Question: I have a large backyard at a new house that is in pretty bad shape. Very choppy, dry sharp grass w/ a few bald spots - pretty sure it's St. Augustine. What's the quickest and cheapest way I can get good grass in there by summer? I thought about those spray (green) companies, or just laying sod over the top (will that work?).... other ideas? I don't want to spend a lot, but I'm willing to invest a little so the kids have a great place to play this summer. Any info is MUCH appreciated.

Answer: Robin,

If your grass cover is currently 75% or more I would not resod. You can bring the lawn back with good care. Start by taking a photo and/or sample of your grasses to your County Extension Office. They can identify what you have and assess whether it is worth saving. If it is, then apply 1/3 inch of screened compost to the surface of the grass. As an alternative you can spread one bale of peat moss per 1000 square feet and then water it in well.

Good lawn care can be summarized in three cultural practices: mowing, watering and fertilizing. If you will do these three properly, your lawn will be the best on the block!

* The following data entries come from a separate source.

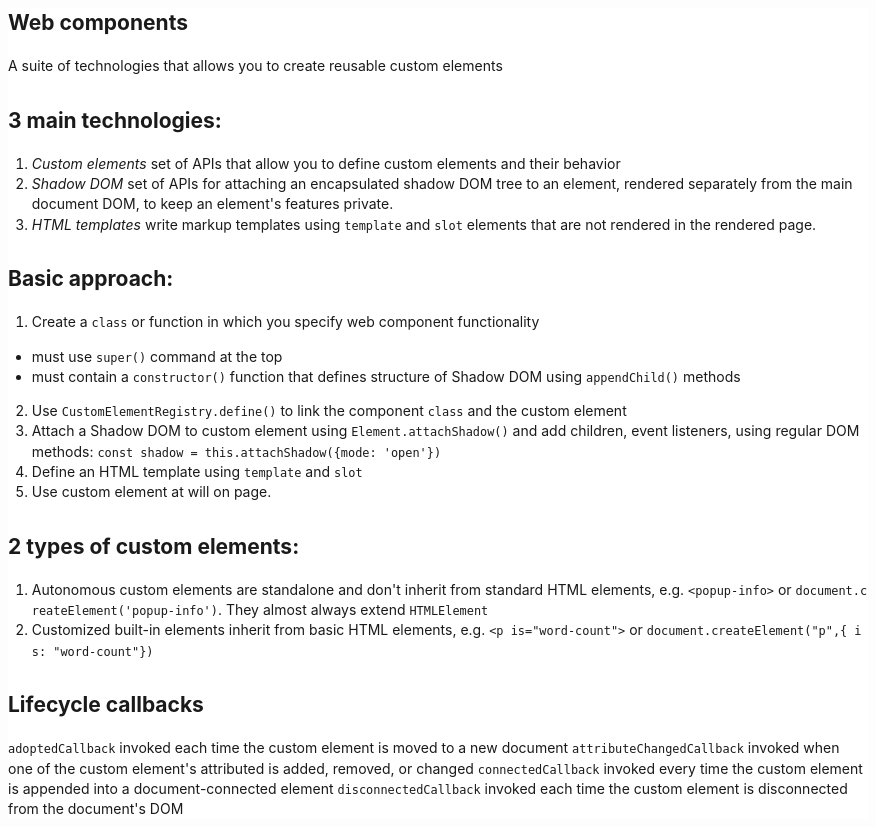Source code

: ## Web components
A suite of technologies that allows you to create reusable custom elements

## 3 main technologies:

1. _Custom elements_ set of APIs that allow you to define custom elements and their behavior
2. _Shadow DOM_ set of APIs for attaching an encapsulated shadow DOM tree to an element, rendered separately from the main document DOM, to keep an element's features private.
3. _HTML templates_ write markup templates using `template` and `slot` elements that are not rendered in the rendered page.

## Basic approach:

1. Create a `class` or function in which you specify web component functionality
  - must use `super()` command at the top
  - must contain a `constructor()` function that defines structure of Shadow DOM using `appendChild()` methods

2. Use `CustomElementRegistry.define()` to link the component `class` and the custom element
3. Attach a Shadow DOM to custom element using `Element.attachShadow()` and add children, event listeners, using regular DOM methods: `const shadow = this.attachShadow({mode: 'open'})`
4. Define an HTML template using `template` and `slot`
5. Use custom element at will on page.

## 2 types of custom elements:

1. Autonomous custom elements are standalone and don't inherit from standard HTML elements, e.g. `<popup-info>` or `document.createElement('popup-info')`. They almost always extend `HTMLElement`
2. Customized built-in elements inherit from basic HTML elements, e.g. `<p is="word-count">` or `document.createElement("p",{ is: "word-count"})`

## Lifecycle callbacks

`adoptedCallback` invoked each time the custom element is moved to a new document
`attributeChangedCallback` invoked when one of the custom element's attributed is added, removed, or changed
`connectedCallback` invoked every time the custom element is appended into a document-connected element
`disconnectedCallback` invoked each time the custom element is disconnected from the document's DOM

Frequent mowing is better than infrequent mowing. Mow on a 5-7 day schedule, removing no more than 1/3 of the leaf blade with each mowing. For example, a St. Augustine turf should be mowed to 2 1/2" when it reaches 3", while a semi-dwarf bermuda or zoysia would be mowed to 1 1/2 or 2" when it reached 2 or 2 1/2".
While many homeowners like to water 15 minutes a day, your turf will benefit from a good soaking applied less often. Apply 1/2 to 1 inch of water once or twice a week. A coffee can makes a good rain gauge to test out how long it will need to be run to apply an inch. Frequent wetting promotes disease problems and a shallow rooted turf. Let the soil dry out a bit between waterings and the grass will develop a deep root system and do much better.

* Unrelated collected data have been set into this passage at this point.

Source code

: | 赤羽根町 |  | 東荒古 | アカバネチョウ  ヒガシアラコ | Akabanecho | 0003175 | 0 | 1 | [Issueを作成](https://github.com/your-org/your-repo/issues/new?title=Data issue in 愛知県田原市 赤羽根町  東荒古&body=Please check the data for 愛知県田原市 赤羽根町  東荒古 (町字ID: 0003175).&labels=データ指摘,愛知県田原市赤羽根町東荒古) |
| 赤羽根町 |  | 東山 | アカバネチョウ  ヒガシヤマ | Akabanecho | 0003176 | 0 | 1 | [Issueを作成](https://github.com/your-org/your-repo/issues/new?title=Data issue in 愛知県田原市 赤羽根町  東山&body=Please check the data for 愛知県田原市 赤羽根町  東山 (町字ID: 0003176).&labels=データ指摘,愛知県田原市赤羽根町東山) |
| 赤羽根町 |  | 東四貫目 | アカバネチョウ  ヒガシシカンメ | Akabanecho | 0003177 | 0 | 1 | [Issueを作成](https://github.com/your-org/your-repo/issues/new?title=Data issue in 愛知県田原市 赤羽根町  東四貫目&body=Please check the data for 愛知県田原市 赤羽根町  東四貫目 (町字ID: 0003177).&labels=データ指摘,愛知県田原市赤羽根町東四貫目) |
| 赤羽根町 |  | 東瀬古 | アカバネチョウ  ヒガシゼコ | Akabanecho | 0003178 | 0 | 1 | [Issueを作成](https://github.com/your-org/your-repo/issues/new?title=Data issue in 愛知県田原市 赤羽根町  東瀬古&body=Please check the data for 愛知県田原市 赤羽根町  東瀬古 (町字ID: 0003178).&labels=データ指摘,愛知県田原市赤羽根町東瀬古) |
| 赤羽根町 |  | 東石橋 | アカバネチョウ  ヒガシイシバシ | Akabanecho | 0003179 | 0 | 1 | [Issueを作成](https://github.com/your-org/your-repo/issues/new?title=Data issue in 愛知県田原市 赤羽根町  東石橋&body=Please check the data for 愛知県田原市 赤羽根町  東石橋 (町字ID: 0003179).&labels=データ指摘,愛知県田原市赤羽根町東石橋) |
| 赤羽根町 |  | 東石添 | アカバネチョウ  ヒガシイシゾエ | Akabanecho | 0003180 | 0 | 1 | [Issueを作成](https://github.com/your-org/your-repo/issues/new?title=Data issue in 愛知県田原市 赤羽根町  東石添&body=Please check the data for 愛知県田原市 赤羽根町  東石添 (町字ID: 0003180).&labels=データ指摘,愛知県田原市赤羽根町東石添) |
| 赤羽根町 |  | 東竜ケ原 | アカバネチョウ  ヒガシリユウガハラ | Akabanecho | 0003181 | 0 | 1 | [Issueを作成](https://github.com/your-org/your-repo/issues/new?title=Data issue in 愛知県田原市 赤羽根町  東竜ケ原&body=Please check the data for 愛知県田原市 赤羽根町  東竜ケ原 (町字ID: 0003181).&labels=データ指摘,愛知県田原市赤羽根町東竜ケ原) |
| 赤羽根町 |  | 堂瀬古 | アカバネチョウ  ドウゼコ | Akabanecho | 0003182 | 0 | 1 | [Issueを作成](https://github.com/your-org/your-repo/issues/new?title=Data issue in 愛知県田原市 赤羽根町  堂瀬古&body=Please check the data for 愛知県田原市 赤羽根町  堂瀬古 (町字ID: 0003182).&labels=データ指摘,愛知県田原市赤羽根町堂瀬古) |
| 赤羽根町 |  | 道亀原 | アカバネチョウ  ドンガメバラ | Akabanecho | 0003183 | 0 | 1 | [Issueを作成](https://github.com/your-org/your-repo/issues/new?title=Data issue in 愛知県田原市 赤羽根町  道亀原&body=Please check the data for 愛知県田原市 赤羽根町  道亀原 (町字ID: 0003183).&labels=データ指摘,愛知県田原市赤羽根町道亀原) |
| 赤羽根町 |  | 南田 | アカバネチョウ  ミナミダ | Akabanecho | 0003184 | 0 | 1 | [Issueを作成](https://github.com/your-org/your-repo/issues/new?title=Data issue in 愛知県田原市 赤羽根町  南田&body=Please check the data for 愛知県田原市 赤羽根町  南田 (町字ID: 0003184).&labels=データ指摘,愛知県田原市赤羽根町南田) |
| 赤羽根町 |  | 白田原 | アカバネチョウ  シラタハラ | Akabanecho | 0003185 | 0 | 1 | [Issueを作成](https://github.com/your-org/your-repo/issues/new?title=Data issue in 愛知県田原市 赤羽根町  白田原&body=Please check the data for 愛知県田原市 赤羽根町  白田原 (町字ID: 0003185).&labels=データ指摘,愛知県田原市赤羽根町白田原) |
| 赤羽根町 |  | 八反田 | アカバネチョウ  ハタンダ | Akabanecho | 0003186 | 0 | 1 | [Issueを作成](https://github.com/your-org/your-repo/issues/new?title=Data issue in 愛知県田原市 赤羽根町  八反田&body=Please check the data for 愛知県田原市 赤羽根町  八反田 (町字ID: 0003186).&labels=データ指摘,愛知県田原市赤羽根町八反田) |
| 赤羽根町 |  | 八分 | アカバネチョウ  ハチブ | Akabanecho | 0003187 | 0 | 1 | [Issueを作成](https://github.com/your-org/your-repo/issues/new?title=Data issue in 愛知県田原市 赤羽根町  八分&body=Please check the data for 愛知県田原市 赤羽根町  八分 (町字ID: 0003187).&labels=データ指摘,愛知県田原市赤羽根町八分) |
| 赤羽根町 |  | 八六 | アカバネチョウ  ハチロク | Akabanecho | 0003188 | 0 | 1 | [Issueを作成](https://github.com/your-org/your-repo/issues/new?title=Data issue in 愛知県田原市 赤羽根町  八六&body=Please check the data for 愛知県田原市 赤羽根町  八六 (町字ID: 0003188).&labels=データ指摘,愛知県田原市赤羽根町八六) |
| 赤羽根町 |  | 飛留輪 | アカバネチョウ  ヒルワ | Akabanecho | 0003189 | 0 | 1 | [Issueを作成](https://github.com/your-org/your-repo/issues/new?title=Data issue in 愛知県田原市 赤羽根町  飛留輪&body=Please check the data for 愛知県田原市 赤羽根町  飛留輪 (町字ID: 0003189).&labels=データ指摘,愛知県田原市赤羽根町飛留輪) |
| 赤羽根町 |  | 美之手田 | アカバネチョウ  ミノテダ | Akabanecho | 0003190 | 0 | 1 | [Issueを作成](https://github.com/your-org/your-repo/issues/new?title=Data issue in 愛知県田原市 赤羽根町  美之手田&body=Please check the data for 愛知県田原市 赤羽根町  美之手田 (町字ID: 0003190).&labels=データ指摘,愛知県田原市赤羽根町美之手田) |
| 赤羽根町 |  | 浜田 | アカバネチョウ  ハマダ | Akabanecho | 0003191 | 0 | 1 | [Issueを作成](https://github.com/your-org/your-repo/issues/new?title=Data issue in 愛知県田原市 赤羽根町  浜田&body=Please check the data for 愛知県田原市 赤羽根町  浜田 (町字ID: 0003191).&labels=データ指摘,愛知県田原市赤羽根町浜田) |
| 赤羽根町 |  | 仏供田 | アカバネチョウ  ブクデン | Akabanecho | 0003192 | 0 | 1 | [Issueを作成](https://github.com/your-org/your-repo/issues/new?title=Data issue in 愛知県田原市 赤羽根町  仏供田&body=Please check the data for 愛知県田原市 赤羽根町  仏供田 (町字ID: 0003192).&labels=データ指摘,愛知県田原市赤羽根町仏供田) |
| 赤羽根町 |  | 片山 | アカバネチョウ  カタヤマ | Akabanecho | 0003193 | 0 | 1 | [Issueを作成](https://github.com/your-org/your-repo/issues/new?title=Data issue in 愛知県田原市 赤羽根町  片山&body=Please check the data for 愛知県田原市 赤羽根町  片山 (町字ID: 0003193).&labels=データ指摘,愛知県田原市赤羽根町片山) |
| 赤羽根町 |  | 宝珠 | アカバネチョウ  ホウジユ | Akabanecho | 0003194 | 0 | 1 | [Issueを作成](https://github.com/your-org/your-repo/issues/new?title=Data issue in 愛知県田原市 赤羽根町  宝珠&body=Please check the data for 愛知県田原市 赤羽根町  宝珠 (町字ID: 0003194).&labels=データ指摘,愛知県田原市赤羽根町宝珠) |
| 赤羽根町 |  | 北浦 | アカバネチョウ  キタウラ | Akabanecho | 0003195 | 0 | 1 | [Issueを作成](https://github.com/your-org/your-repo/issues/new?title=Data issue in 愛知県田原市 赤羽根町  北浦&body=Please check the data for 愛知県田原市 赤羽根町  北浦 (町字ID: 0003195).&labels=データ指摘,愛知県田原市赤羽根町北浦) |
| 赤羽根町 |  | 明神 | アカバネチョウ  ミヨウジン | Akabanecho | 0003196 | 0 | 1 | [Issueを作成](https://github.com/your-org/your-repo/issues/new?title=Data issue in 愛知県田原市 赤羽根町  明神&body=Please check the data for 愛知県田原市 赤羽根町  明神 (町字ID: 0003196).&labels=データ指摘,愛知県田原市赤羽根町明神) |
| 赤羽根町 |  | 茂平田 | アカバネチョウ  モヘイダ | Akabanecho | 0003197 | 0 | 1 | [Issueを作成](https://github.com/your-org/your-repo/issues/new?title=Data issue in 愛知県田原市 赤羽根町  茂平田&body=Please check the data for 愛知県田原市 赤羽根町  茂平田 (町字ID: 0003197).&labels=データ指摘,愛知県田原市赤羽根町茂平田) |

Fertilize with no more than 1/2 to 1 pound of nitrogen in spring after you have mowed the grass twice (around mid April), and again in fall (around late September). Apply a product with a 3-1-2 ratio of nutrients as this is roughly the ratio of nutrients grass takes in. So, for example, if you purchased a 15-5-10 fertilizer (15% nitrogen), you would apply about 7 pounds per 1000 square feet (1 pound / .15 = about 7). If you purchased a 21-7-14 fertilizer (21 % nitrogen), you would apply about 5 pounds per 1000 square feet (1 pound / .21 = about 5).

Healthy turf will choke out most of its weed problems. When the turf is thin and soil is exposed to the sunlight, weeds will sprout and you have a battle on your hands. So first concentrate on the above 3 cultural practices and you will be amazed at the results.